### Exercise goal
Scan the records for lines with the word "FileFunction", and copy every such line.
········
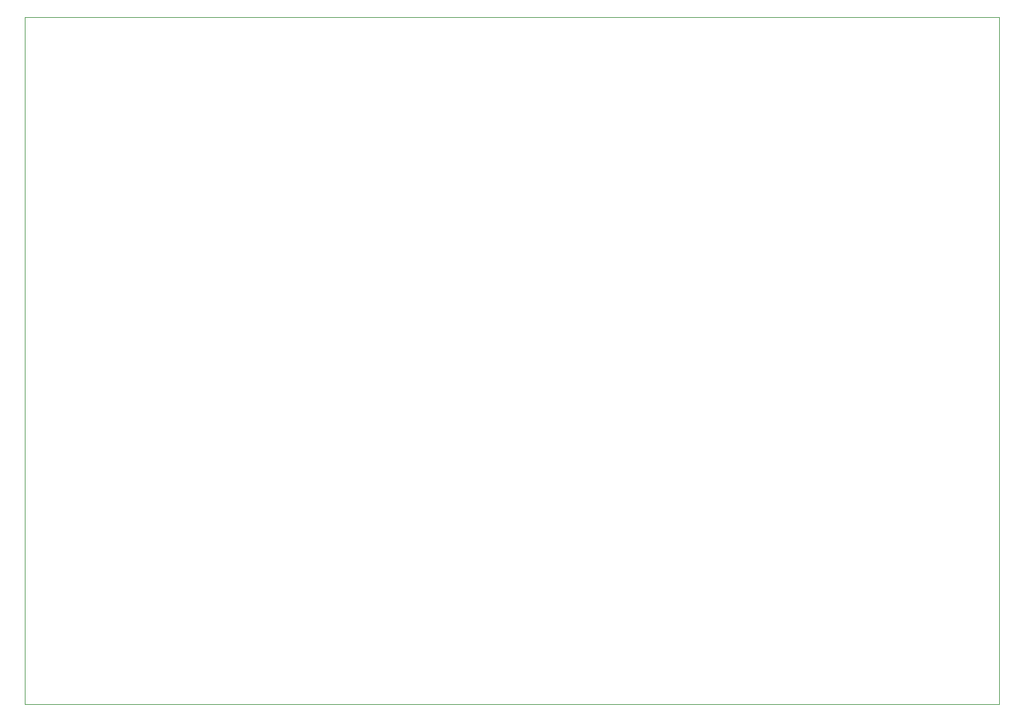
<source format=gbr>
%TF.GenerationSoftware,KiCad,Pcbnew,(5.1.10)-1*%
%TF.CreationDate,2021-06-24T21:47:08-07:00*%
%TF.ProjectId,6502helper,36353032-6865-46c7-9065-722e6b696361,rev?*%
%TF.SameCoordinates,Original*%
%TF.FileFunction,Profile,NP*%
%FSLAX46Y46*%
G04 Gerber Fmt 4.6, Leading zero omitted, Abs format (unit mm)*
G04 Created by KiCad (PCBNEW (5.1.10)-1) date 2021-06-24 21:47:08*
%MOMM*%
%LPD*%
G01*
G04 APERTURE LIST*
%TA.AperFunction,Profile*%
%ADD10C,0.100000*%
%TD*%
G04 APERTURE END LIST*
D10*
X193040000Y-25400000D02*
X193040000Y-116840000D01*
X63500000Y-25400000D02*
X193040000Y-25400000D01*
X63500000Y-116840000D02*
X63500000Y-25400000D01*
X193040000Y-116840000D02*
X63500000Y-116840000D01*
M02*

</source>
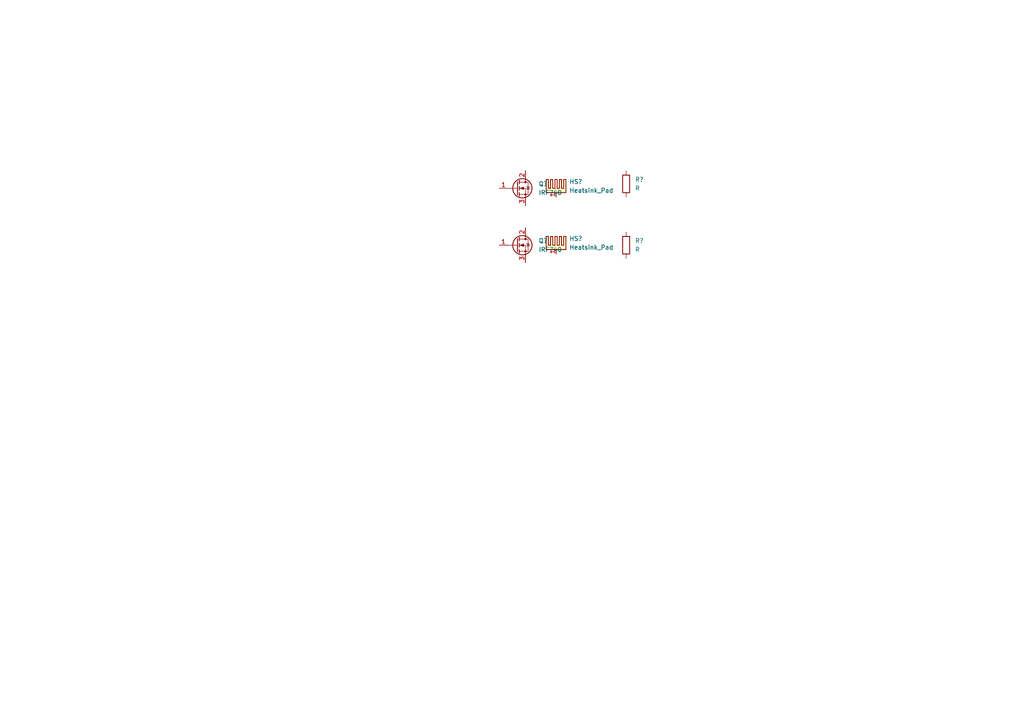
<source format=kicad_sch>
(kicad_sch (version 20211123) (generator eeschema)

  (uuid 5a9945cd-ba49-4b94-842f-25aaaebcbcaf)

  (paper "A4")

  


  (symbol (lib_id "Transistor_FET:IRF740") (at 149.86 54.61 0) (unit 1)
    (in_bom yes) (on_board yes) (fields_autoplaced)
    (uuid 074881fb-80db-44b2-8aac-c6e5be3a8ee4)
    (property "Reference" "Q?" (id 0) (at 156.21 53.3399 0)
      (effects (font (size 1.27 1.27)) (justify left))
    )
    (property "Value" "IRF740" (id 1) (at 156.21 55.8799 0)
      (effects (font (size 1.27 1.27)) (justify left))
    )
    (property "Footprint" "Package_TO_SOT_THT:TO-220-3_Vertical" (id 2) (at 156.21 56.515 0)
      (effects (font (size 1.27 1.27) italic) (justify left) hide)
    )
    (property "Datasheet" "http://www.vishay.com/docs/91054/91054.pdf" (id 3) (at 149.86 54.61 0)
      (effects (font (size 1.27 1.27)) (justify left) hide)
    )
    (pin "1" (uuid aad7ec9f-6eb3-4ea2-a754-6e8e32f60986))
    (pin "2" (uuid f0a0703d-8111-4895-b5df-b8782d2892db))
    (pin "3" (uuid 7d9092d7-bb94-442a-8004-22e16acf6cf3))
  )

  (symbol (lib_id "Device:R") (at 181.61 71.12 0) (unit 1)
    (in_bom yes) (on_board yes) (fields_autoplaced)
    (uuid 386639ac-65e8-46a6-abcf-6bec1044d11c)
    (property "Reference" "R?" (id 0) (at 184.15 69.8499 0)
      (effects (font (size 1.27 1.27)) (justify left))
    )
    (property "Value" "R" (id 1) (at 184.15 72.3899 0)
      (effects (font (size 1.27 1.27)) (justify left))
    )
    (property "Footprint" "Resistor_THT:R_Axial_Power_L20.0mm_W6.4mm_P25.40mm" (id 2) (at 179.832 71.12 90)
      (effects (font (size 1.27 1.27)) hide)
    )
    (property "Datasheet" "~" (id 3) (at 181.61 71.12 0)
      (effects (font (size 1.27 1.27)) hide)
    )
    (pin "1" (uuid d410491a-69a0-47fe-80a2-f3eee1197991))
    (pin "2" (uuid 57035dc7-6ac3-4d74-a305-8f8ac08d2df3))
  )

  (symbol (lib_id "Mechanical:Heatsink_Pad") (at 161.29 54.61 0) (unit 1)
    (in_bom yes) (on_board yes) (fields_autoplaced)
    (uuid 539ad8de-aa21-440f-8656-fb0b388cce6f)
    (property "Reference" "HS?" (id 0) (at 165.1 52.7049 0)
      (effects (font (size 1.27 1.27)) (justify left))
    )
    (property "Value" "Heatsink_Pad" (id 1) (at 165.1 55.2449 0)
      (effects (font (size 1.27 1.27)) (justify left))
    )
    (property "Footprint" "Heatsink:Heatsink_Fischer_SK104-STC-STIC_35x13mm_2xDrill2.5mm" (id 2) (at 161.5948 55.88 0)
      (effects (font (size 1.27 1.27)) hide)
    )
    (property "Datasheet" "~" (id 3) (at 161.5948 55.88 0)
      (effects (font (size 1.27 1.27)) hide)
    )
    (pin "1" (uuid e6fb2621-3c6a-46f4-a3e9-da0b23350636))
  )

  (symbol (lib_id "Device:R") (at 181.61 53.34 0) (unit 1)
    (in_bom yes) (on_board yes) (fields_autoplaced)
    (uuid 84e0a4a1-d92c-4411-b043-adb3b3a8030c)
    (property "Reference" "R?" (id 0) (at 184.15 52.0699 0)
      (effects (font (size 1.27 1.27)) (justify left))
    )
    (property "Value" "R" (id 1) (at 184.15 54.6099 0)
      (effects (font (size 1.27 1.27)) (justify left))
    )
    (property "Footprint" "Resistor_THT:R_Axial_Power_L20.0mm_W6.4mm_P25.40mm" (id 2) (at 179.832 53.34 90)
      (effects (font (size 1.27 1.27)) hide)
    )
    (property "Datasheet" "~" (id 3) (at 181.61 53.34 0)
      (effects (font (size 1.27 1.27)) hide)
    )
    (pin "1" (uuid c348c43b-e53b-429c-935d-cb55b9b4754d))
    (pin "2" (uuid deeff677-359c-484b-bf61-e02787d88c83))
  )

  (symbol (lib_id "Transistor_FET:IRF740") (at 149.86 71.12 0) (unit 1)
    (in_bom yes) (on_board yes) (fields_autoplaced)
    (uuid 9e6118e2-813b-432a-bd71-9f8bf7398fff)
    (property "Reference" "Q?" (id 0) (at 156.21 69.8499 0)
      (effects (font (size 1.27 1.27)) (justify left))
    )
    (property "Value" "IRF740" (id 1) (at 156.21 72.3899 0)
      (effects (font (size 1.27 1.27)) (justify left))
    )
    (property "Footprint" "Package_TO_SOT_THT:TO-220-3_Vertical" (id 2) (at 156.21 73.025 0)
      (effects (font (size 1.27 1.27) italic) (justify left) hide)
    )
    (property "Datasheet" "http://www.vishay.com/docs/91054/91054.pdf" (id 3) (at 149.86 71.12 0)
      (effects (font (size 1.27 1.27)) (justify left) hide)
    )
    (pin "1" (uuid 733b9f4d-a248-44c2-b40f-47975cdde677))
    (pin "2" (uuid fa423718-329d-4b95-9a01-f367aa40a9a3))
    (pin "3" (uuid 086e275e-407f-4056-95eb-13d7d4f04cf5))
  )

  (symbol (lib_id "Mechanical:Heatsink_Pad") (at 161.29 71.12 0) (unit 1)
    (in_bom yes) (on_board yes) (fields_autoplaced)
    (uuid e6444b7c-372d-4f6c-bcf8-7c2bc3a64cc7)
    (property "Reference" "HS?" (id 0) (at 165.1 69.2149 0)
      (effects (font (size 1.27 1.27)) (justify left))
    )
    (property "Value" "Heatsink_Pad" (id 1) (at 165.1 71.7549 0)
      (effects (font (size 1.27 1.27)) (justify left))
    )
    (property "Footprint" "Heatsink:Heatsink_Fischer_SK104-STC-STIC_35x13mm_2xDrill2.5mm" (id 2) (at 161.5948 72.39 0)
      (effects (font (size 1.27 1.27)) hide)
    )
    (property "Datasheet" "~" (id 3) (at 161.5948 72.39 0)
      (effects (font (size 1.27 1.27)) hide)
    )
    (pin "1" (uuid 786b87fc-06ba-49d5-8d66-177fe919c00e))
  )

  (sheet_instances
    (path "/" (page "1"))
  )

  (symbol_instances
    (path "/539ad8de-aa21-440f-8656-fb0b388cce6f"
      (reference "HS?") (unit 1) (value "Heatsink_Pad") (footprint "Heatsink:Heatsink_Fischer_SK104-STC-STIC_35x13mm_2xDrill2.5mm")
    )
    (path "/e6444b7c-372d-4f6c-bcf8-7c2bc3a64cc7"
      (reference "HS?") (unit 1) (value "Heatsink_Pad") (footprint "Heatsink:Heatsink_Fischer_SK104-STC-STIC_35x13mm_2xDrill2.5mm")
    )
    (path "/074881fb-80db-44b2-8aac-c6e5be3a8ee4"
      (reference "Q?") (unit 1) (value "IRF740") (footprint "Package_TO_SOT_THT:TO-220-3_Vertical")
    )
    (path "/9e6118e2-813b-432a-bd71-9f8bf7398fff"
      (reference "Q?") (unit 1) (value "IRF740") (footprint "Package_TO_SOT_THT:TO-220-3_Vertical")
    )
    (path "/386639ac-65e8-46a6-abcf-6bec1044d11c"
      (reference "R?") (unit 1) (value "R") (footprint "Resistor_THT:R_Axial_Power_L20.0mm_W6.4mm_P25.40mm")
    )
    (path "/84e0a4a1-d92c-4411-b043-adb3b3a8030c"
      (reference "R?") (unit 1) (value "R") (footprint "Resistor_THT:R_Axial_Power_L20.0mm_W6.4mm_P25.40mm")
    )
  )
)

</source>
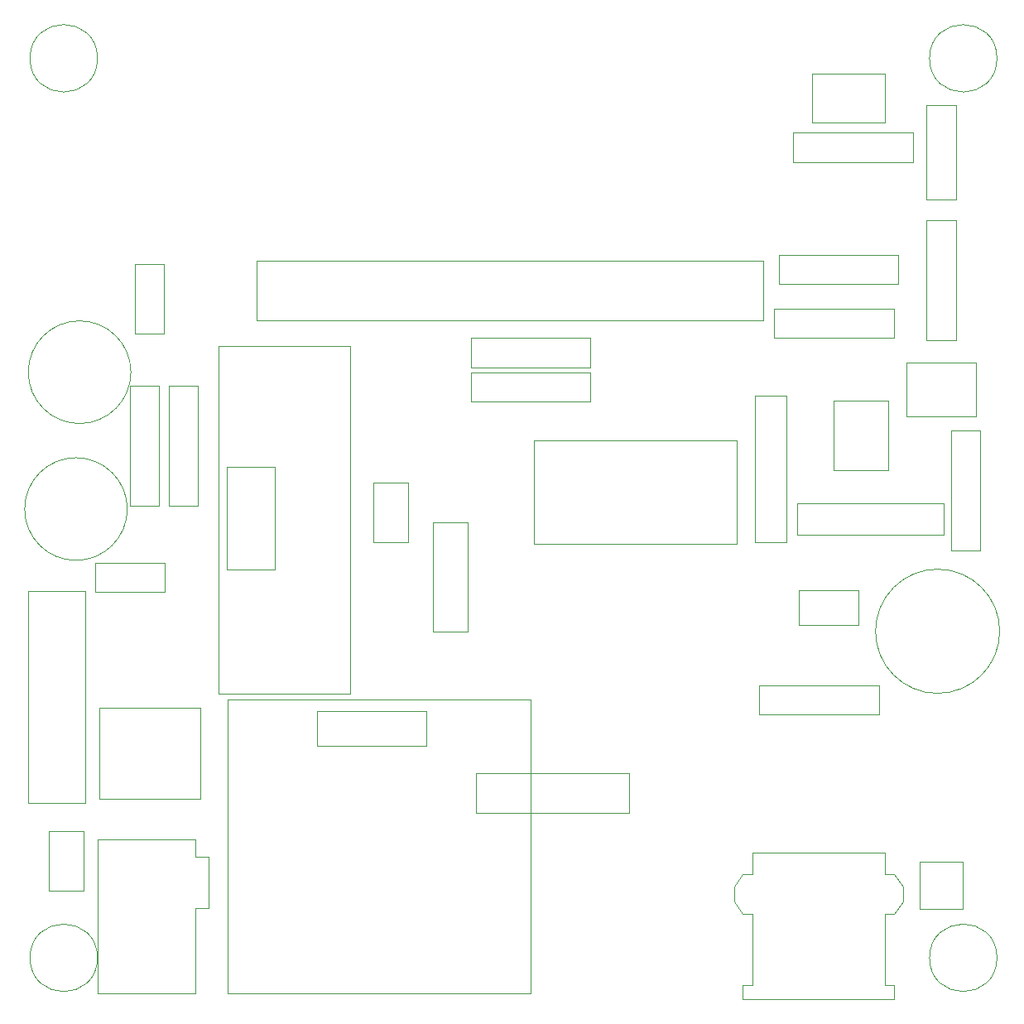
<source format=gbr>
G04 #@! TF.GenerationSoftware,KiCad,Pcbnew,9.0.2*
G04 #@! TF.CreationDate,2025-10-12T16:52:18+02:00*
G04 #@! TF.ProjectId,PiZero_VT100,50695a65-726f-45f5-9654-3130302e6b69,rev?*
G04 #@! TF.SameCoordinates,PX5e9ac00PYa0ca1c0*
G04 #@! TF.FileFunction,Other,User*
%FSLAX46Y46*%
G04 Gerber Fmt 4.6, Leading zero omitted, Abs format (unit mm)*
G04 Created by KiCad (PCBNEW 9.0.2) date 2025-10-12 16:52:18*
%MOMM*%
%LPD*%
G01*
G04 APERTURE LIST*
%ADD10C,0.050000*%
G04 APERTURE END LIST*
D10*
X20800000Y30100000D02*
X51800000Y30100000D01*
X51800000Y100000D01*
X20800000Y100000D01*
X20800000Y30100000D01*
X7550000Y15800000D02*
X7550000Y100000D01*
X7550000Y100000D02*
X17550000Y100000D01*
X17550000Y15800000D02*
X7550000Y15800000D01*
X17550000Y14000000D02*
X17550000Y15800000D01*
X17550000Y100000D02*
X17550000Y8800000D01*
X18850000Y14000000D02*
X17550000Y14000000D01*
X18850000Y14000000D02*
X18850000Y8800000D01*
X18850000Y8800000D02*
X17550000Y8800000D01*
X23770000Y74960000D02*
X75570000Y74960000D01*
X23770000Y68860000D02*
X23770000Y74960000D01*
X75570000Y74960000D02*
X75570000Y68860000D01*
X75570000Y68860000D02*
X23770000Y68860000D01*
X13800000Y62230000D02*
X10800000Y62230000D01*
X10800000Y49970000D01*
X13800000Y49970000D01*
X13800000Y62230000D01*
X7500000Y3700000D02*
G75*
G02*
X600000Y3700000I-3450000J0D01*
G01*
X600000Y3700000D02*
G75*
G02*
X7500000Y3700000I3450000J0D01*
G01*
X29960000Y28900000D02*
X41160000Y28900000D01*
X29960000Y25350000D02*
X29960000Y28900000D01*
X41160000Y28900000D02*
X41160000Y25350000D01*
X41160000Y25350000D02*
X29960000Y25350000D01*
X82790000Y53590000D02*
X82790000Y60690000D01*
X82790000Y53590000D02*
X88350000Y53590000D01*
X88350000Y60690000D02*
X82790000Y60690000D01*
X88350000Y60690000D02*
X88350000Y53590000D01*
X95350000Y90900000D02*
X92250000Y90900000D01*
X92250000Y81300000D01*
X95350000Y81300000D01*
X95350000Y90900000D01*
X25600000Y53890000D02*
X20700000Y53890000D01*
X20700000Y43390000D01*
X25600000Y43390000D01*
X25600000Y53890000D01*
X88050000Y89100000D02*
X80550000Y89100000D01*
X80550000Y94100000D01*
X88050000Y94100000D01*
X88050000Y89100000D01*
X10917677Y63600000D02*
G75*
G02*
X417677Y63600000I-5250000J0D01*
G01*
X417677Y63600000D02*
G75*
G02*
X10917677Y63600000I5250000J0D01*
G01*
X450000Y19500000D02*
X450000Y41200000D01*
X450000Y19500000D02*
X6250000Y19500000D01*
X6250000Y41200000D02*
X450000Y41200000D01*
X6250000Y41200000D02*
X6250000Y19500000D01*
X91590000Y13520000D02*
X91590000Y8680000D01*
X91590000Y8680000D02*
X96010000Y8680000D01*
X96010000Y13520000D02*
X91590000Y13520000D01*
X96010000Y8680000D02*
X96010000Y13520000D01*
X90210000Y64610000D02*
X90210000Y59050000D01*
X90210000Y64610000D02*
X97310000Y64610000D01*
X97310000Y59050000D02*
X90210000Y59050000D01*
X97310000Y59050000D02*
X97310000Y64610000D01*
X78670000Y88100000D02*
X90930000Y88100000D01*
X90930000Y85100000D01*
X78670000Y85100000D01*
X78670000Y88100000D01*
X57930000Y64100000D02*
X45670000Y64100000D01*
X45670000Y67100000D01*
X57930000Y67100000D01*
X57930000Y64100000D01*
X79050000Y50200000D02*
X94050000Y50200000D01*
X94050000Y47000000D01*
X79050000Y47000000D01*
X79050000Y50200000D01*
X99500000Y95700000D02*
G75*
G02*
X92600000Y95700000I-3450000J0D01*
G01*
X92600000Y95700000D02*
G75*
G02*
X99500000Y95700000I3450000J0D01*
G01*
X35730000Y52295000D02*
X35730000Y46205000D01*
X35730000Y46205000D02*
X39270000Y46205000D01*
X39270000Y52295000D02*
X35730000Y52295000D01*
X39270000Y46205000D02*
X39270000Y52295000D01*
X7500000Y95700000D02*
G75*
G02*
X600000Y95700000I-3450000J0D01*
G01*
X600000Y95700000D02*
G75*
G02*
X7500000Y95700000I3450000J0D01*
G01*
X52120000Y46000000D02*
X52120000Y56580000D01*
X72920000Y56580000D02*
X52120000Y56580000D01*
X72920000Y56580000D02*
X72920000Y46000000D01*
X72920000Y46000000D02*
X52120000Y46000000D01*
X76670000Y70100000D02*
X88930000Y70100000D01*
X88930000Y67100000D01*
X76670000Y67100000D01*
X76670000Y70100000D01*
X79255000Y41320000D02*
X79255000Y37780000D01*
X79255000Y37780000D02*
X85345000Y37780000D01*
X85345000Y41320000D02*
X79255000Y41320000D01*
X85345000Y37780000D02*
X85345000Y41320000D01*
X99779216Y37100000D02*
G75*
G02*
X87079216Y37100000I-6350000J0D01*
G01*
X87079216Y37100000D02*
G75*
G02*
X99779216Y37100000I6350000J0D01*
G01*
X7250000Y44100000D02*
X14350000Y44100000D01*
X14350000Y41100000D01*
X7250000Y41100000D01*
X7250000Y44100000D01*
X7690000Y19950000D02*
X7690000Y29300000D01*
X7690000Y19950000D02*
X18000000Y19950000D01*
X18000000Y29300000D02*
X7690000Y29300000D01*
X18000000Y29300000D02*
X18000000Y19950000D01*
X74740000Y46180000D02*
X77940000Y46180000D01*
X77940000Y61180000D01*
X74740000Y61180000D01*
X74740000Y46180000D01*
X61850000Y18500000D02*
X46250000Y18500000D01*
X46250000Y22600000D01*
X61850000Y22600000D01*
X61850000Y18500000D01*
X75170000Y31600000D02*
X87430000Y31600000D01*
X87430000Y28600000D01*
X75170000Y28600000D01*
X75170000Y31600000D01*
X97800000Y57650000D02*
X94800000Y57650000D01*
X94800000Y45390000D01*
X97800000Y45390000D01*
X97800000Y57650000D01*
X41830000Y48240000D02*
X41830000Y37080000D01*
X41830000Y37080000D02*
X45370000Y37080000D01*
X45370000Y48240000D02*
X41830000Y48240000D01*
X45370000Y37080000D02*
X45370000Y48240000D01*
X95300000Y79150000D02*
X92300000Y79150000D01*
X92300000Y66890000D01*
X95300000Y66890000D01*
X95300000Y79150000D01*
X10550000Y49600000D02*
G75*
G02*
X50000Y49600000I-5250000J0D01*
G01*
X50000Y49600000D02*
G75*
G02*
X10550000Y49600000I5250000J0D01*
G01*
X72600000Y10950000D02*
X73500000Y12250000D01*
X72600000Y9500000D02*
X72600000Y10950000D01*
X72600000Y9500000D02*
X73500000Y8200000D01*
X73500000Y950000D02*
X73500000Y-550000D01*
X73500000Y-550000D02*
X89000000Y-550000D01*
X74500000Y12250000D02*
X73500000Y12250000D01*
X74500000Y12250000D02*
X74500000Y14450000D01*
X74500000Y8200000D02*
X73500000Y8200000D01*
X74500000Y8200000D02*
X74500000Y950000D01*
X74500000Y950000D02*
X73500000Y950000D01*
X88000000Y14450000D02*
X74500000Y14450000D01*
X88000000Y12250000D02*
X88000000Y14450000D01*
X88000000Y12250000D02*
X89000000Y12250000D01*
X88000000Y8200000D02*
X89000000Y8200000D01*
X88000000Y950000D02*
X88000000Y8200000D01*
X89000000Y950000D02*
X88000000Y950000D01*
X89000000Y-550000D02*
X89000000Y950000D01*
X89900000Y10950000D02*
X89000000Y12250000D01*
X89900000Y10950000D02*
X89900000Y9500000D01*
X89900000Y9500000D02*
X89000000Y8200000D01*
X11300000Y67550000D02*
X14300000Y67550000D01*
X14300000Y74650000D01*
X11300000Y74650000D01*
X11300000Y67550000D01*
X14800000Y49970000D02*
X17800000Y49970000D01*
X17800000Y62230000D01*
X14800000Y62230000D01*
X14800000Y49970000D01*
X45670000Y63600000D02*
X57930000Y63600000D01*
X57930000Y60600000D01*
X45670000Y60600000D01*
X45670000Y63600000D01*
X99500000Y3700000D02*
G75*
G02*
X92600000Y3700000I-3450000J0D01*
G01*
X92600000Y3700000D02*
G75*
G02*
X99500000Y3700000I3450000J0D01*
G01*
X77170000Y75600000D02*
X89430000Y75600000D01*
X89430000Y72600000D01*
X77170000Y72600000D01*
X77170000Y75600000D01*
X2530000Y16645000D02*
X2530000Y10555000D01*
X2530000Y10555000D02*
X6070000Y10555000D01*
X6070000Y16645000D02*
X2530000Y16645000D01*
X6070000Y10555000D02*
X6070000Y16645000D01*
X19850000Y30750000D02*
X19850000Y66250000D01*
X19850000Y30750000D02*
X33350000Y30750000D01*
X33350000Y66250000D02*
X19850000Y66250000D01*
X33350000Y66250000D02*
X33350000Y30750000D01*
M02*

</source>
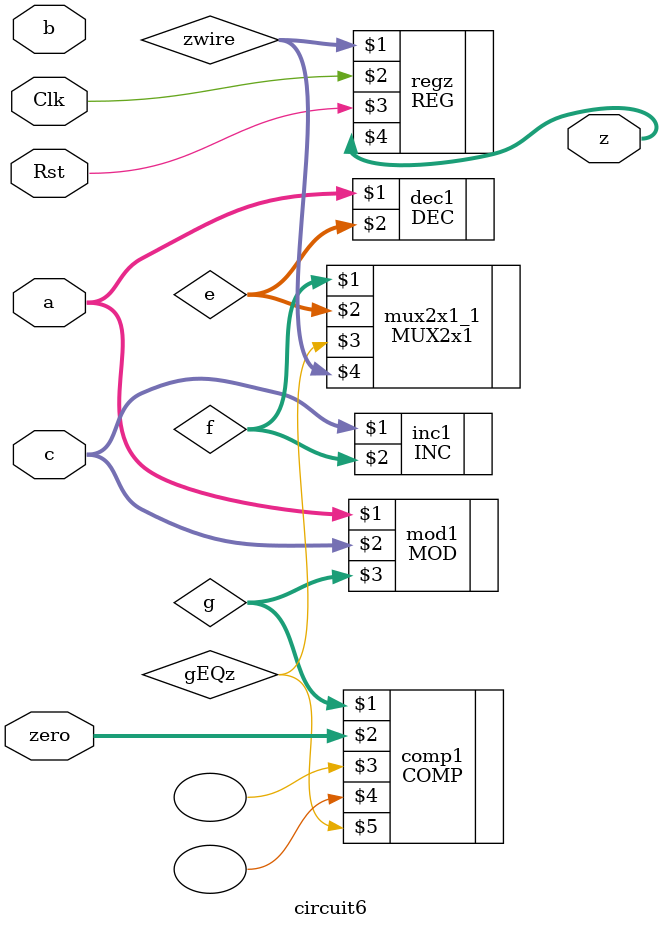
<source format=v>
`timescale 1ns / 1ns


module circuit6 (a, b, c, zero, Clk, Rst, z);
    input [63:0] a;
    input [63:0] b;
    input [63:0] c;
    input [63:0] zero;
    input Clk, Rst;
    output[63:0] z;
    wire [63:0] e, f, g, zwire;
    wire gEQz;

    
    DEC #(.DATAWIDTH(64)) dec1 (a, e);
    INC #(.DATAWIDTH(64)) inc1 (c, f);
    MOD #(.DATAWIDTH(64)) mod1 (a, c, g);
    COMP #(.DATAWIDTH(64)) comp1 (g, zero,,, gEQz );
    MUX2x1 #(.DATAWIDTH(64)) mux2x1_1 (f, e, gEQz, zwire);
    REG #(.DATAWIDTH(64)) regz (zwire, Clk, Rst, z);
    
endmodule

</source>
········
### Result
%TF.FileFunction,Profile,NP*%
G04 #@! TF.FileFunction,Other,User*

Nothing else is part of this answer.